Se proprio doveva rendere quel matrimonio legale, voleva che non rassomigliasse a uno stupro.
«Sì» mormorò appena Leila.
«Perché ve l’ho detto.» Si chinò a baciarle la pancia. «Non voglio costringervi a fare nulla contro la vostra volontà.»
Lei sospirò, mentre lui le accarezzava i fianchi, le cosce, pronto a scendere un po’ più giù.
Fissò gli occhi neri, lucidi, ma senza più lacrime. Erano divenuti ardenti e si socchiusero appena, quando l’accarezzò in maniera più intima.
La testa di Leila strusciò contro il suo collo, quasi alla ricerca di un posto dove nascondersi. Il corpo si era fatto più vicino, i fianchi che aderivano contro il suo bacino. Continuò, osservando i muscoli tendersi, sotto il tocco rossastro della candela.
«Fermatemi, Leila, se sentite dolore, o fastidio» mormorò, mentre la baciava.
La risposta furono le mani di lei che sprofondarono nei capelli. La loro pelle aderì in un contatto perfetto, sensuale. I seni strusciarono lungo i suoi pettorali.
Con delicatezza, la fece stendere sul letto, e tornò a baciarle le cicatrici, in una lunga scia di carezze.
Leila si contrasse appena, quando le dita tornarono a saggiare la sua femminilità. La schiena aderì con più forza contro le lenzuola.
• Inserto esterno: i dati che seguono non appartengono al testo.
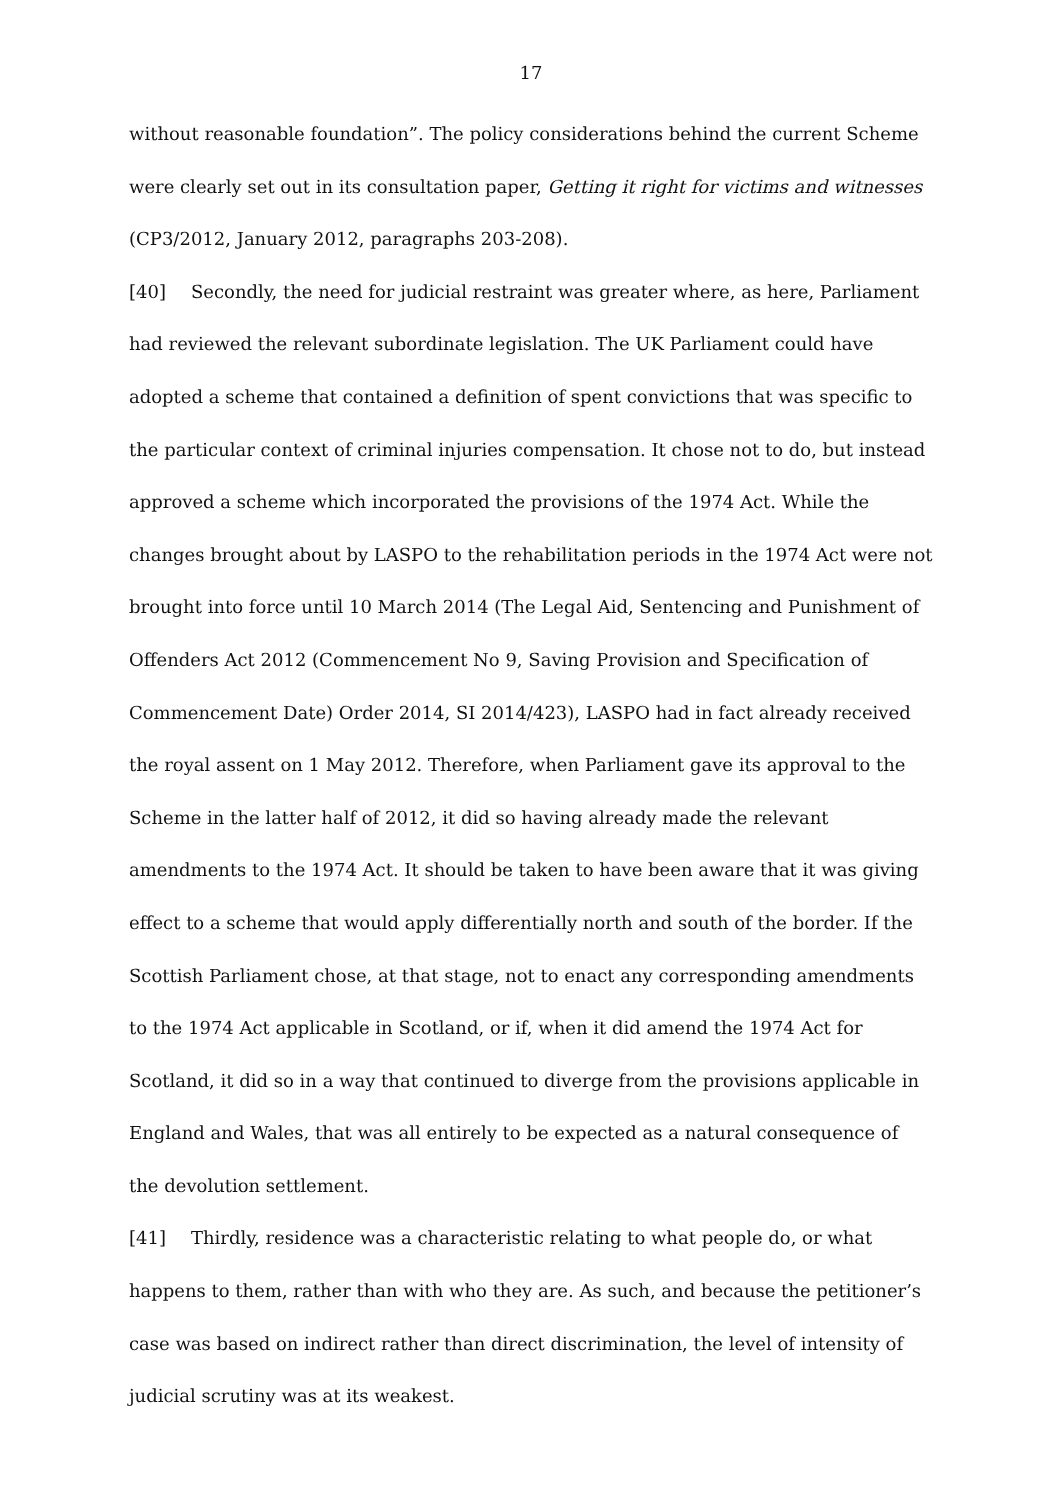17
without reasonable foundation”. The policy considerations behind the current Scheme were clearly set out in its consultation paper, Getting it right for victims and witnesses (CP3/2012, January 2012, paragraphs 203-208).
[40] Secondly, the need for judicial restraint was greater where, as here, Parliament had reviewed the relevant subordinate legislation. The UK Parliament could have adopted a scheme that contained a definition of spent convictions that was specific to the particular context of criminal injuries compensation. It chose not to do, but instead approved a scheme which incorporated the provisions of the 1974 Act. While the changes brought about by LASPO to the rehabilitation periods in the 1974 Act were not brought into force until 10 March 2014 (The Legal Aid, Sentencing and Punishment of Offenders Act 2012 (Commencement No 9, Saving Provision and Specification of Commencement Date) Order 2014, SI 2014/423), LASPO had in fact already received the royal assent on 1 May 2012. Therefore, when Parliament gave its approval to the Scheme in the latter half of 2012, it did so having already made the relevant amendments to the 1974 Act. It should be taken to have been aware that it was giving effect to a scheme that would apply differentially north and south of the border. If the Scottish Parliament chose, at that stage, not to enact any corresponding amendments to the 1974 Act applicable in Scotland, or if, when it did amend the 1974 Act for Scotland, it did so in a way that continued to diverge from the provisions applicable in England and Wales, that was all entirely to be expected as a natural consequence of the devolution settlement.
[41] Thirdly, residence was a characteristic relating to what people do, or what happens to them, rather than with who they are. As such, and because the petitioner’s case was based on indirect rather than direct discrimination, the level of intensity of judicial scrutiny was at its weakest.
Un misto di dolore e antichi incubi tornò a posarsi sul petto, ma le dita si mossero con maggiore audacia e la vecchia nebbia di sofferenza si diradò d’improvviso.
La baciò ancora una volta mentre le mani scivolavano sui fianchi.
Piacere, era questo ciò che stava provando Leila.
Sentiva le labbra di Lewis sulla pelle e un calore sempre più forte. Voleva muoversi, fare qualcosa, assaporare quel viso, ma era sospesa nell’attesa di ciò che sarebbe presto arrivato.
Lewis l’avvolse in un caldo abbraccio. Le girava la testa e temette di urlare dalla paura.
Fu sul punto di fermarlo quando arrivò il dolore familiare.
Qualcosa di già visto e provato che le provocò un conato di vomito, ma la paura svanì in fretta, quando un lieve, dolce movimento, le cullò il bacino.
Non c’era più dolore.
Rimase immobile, in bilico su quell’emozione mai provata prima, mentre lui ancora si muoveva, lento, i capelli castani che le ondeggiavano sul viso, le iridi che riflettevano le sue.
Lasciò scivolare le mani sulla schiena del marito, seguì il contorno delle cicatrici, appoggiò il volto sulla spalla e fu allora, quando il movimento divenne un po’ più audace, e il piacere fu sul punto di bucare in maniera definitiva i suoi incubi, che il profumo floreale la colpì con più
forza.
Un istante di fredda lucidità che le permise di riconoscere, senza errore, la fragranza del gelsomino.
Le passò, veloce, un volto davanti agli occhi, ma non ebbe il tempo di concentrarsi su quella strana intuizione.
Schiuse le labbra in un gemito inaspettato, un sospiro di piacere che le lasciò il ventre caldo, mentre lui l’abbracciava e insieme si accoccolavano sul letto, finalmente sposati.